The Toronto Star:
Ottawa — A majority of Canadians believe the 40-page long-form census should be reinstated despite the Conservative government’s insistence that the country wanted it scrapped, a new Angus Reid poll found.
The survey, which found almost half of Canadians believe the Harper government should reverse itself, is further proof the controversy over the replacing it with an optional voluntary detailed census has not subsided.
The decision has been decried by individuals, health organization, scientists, and business leaders among other across Canada while the opposition parties in the House of Common are determined to bring it back by getting rid of the jail term for refusing to fill out the form, even though no one has ever been jailed.
So far, the government, and in particular Industry Minister Tony Clement, refuses to budge. Clement even said if only one Canadian complained about the mandatory long-form census that was good enough for him.

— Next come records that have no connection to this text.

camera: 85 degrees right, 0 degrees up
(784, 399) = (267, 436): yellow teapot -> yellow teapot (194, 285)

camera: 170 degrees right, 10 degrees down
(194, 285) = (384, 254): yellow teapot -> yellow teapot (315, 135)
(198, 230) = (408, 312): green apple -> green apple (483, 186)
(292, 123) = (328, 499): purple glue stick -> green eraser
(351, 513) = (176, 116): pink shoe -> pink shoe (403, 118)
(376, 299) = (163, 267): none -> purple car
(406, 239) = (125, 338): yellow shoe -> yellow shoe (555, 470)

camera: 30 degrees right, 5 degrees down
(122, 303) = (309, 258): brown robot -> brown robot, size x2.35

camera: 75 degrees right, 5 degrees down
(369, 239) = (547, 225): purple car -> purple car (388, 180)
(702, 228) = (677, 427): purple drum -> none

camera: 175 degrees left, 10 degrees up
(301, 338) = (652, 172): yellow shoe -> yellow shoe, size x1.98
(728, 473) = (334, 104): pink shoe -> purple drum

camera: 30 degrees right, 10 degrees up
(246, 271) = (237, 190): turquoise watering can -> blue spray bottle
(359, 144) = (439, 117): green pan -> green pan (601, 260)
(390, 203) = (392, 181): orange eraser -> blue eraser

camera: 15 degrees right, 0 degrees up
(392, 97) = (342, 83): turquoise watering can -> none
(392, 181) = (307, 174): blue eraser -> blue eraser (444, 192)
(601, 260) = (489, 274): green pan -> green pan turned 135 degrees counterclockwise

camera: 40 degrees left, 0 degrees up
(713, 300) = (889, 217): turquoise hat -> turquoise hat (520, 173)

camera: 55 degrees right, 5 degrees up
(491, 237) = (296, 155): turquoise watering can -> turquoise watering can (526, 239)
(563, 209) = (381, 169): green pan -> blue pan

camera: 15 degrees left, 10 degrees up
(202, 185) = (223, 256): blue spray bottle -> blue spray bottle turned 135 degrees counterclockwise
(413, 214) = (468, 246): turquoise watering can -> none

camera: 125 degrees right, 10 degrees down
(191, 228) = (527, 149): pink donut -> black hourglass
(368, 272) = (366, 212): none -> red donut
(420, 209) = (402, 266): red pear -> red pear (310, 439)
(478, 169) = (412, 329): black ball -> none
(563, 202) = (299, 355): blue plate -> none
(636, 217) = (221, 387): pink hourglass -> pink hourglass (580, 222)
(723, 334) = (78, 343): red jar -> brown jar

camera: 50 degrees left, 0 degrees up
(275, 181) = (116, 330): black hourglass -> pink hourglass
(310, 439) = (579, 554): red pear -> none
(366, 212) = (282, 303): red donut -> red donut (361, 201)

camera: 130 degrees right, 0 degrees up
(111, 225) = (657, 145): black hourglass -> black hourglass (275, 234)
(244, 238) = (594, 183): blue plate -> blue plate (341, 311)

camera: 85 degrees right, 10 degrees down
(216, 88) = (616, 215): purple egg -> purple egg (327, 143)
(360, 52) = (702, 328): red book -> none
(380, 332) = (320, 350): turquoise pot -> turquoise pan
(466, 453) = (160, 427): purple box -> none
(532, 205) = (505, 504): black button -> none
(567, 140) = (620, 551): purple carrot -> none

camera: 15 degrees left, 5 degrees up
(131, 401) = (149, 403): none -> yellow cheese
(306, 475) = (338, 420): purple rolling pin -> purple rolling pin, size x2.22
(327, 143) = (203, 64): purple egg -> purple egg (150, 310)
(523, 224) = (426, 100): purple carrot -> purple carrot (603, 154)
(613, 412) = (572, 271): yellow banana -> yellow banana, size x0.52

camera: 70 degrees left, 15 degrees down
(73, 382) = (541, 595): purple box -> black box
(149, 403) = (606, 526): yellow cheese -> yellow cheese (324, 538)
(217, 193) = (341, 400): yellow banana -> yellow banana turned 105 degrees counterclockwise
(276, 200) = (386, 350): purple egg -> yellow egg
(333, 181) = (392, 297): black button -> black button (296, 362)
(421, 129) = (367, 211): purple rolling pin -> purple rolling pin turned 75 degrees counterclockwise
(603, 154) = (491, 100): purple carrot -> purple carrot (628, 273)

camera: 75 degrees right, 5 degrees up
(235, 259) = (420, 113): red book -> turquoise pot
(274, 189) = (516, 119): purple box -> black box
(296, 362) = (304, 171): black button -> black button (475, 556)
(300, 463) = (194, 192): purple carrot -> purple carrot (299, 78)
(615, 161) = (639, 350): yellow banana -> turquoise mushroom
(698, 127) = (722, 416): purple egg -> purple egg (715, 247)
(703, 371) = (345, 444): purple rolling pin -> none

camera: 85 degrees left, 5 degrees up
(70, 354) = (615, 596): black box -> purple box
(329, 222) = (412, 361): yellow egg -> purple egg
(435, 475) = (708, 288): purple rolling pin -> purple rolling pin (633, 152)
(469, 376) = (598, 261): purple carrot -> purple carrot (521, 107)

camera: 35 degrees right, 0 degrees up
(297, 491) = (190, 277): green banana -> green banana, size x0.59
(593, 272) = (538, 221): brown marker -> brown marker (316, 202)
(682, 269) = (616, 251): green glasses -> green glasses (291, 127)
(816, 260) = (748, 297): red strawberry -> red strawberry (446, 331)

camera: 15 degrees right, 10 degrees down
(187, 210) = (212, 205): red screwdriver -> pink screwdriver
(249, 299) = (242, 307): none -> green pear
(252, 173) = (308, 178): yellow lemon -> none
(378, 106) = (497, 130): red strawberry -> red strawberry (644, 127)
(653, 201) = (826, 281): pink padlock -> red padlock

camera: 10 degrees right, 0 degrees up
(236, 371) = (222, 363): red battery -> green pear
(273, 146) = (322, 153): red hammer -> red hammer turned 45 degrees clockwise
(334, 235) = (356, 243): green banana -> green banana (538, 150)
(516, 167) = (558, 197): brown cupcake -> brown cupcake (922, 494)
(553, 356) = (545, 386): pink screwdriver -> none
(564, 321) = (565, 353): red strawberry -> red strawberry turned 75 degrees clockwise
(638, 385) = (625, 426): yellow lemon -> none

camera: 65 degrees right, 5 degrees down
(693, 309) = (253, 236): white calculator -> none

The Angus Reid online survey of 1,012 Canadian adults released Wednesday found that 49 per cent of respondents think the government should change its mind while 29 per cent said it should stick by its guns.
The survey, conducted on Monday and Tuesday, is considered accurate plus or minus 3.1 per cent 19 times out of 20.
According to the pollster, 53 per cent said the long-form census yields information that “is important to make policy decisions in all areas of public service and should remain mandatory.”
And 54 per cent support the opposition efforts to amend the Statistics Act to include the long-form census scrapped by the Conservatives in what critics had called ideological reasons designed to appeal to the party’s base support.
At least one Conservative has backed away from his claim that his constituency office received a thousand calls and emails a day about the intrusiveness of the long-form census.
“Yeah, it was about a thousand a day, but I’m not sure from that thousand how many were on the census itself,” former industry minister Maxime Bernier told the CBC in an interview outside the House of Commons on Tuesday.
“So we had a discussion with my staff and we cannot prove it because all these emails have been deleted from that time, four years ago,” he said.